I am writing to express my concern about your article entitled "Bear Bones Evidence of Early Life.” Your article contains a blatant oversight: Ms. Carol Ramsey was present at the very outset of the work being done at K1 cave. She was the one who facilitated the involvement of the other researchers at the site—she was in fact the originator of the bone research.

She has had to watch as others have effectively taken over her original research project. What must be particularly galling to Ms. Ramsey is that her research ideas for K1 were initially met with resistance in 2000. Those earlier academic naysayers have since jumped on the K1 site, displacing her from her own research site and a promising academic research program.

Paul Griffiths, BSc ’73
Campbell River

In my enthusiasm for talking about the bones, I missed mentioning all the people who have been involved in this project. I apologize for that lapse.

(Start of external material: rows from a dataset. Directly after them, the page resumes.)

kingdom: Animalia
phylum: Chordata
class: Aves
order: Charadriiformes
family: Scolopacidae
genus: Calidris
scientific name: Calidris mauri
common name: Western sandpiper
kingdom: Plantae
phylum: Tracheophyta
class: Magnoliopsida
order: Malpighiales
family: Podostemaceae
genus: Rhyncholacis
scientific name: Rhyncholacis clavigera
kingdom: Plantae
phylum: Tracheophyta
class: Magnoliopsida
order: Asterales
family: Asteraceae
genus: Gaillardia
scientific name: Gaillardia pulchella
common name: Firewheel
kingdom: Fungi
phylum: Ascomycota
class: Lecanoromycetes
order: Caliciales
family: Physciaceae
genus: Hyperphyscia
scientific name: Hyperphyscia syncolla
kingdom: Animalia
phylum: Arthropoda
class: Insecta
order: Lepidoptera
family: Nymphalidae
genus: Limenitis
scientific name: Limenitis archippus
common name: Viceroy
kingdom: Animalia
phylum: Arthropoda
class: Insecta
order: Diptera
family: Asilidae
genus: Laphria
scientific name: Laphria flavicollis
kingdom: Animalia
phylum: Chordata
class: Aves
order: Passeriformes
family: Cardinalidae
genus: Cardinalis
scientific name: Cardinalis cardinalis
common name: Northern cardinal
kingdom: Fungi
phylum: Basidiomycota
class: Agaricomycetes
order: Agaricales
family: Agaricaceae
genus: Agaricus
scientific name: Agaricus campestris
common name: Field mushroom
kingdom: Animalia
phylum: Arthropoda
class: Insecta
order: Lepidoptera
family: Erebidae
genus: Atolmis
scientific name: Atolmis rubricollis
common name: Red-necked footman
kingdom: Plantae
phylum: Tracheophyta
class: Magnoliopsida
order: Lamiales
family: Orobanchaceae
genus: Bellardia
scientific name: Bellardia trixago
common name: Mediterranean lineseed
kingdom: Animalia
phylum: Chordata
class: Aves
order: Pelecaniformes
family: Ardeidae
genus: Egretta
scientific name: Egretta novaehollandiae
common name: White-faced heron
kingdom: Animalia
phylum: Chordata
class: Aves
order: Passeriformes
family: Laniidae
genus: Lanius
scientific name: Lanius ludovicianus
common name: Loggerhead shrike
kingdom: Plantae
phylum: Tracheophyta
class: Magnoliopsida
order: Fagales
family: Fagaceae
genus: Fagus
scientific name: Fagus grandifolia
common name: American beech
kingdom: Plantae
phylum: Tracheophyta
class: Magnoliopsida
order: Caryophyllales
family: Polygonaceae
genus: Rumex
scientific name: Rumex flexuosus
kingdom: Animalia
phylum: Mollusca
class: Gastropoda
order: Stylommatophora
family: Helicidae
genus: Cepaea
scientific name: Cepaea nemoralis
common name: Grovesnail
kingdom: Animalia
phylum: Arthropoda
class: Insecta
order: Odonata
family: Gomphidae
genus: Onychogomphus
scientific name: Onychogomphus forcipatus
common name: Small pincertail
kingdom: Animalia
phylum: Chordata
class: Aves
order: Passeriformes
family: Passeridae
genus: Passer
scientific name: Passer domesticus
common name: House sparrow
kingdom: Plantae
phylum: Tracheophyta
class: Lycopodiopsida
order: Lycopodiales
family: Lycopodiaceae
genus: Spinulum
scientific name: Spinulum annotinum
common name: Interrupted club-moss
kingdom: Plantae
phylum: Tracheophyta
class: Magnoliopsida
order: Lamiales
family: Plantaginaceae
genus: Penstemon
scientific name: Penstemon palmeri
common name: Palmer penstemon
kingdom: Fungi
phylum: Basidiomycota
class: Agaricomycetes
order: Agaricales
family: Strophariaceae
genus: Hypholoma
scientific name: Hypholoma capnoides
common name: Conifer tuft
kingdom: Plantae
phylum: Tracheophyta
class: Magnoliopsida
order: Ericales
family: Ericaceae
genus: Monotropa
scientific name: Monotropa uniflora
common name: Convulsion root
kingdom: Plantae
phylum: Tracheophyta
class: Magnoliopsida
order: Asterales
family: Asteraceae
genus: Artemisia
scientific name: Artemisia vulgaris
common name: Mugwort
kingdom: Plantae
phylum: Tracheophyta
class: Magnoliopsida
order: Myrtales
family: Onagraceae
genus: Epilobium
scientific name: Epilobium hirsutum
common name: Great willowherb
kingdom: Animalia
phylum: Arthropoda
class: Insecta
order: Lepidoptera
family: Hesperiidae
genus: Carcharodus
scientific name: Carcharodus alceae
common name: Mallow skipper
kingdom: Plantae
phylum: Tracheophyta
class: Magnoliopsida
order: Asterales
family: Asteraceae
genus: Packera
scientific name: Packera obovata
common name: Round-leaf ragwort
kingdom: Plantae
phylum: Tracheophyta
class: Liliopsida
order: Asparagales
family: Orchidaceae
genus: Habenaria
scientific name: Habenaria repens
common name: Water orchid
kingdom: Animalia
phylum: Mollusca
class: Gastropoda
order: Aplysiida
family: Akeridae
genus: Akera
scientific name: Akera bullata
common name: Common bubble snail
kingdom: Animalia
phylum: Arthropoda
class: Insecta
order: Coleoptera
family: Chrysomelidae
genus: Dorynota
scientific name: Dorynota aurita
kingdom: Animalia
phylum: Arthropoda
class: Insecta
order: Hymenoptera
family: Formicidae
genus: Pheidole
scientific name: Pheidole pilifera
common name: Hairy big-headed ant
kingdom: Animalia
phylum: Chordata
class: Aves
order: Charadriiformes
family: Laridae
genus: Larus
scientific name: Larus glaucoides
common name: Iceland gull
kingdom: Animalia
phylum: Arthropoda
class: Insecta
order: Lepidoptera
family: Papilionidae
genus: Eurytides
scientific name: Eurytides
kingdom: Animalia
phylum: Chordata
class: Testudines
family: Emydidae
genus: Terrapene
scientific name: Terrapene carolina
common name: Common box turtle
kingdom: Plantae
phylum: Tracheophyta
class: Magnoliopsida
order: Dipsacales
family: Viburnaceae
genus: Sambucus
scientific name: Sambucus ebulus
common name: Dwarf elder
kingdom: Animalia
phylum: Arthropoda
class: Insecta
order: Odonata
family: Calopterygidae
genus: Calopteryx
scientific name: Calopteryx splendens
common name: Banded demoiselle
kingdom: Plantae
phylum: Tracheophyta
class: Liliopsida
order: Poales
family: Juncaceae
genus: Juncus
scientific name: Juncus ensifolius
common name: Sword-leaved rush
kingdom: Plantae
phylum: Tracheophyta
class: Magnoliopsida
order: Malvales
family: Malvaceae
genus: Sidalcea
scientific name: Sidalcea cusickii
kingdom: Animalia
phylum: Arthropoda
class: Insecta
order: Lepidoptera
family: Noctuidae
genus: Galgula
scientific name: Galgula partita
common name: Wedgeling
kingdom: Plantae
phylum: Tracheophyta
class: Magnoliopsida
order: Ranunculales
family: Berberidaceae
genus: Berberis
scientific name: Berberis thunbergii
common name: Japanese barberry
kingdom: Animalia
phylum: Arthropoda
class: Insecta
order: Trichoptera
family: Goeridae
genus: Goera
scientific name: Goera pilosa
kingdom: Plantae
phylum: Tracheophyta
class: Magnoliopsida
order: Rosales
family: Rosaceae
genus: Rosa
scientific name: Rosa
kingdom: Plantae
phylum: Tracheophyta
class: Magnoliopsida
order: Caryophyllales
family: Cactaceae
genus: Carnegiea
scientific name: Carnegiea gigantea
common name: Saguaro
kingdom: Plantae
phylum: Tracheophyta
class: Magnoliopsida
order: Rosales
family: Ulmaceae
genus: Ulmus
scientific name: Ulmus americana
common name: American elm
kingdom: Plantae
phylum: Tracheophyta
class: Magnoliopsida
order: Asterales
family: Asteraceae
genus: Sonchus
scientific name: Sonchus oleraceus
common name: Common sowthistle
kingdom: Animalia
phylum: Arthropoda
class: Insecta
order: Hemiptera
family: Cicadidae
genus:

My memory of the events around the early work on the bones from K1 is truthfully rather hazy. Ms. Ramsey, an undergraduate student at the time, was offered the opportunity to go on the project with Paul Griffiths. I encouraged her to go and made some suggestions about collecting any bones encountered. When she returned with the bones I did identify them, but certainly could not tell their age just by looking at them. Daryl Fedje was sufficiently interested in their potential to find money to carbon date them (an expensive procedure). We were all thrilled and surprised to find out how old some of them actually were.

I have always offered encouragement and support to undergraduate students in any project and have supported Ms. Ramsey in her pursuit of a graduate degree to the best of my ability.

Rebecca Wigen
Department of Anthropology

An Early Flight
UVic Archives photo 168.1101

From time to time I see reference in the Torch and elsewhere to the existence of an army camp at the present location of the university. I never see, however, any mention of the use of that property before the war.

I have fond memories of my first flight in an airplane at the Gordon Head airport when I was about 12 years old. It was a two-seater, open-cockpit biplane that must have gone all of 70 miles an hour, but what a thrill for a young lad! I was so small they could not adjust the seat belt to fit me, so just let me float around as they circled the field.

When the Victoria Times originally announced the flights they stated that the cost for each child would be one cent per pound. I distinctly remember asking my father for 79 cents, only to discover at the field that they had established a minimum price of one dollar. (A major investment in those days, when 10 cents would get you into a movie.) In 1932 airplanes were still relatively rare, and very few people had ever had the chance to actually fly in one. There must have been 100 kids lined up for flights that day.

Harold (Ned) Young, VC ’37
Thetford Mines, Quebec

Remembering Elza Mayhew

I was saddened to read of the death of Elza Mayhew this last January (“Coast Spirit,” Spring 2004).

On a summer day in 1932 Elza and I were entertained by the Women’s Canadian Club for “Tea” at the Empress Hotel. We had won $100 scholarships for having the highest marks for a girl and a boy graduating from high school in Victoria and district that year. Elza had better marks than I—and another girl also beat me. Sadly I’ve forgotten her name and more sadly she didn’t get a scholarship.

Elza wore a yellow dress—she was very beautiful—that reminded me of a daffodil. We were a pair of shy 16-year-olds with little to say to each other.

That $100 paid my tuition, books and streetcar fare for my first year at Victoria College

Ray Jones, VC ’33
Horsefly, BC


One of the buildings identified in the “Rhodies” feature photo in our last issue was incorrectly identified. It is All Souls College.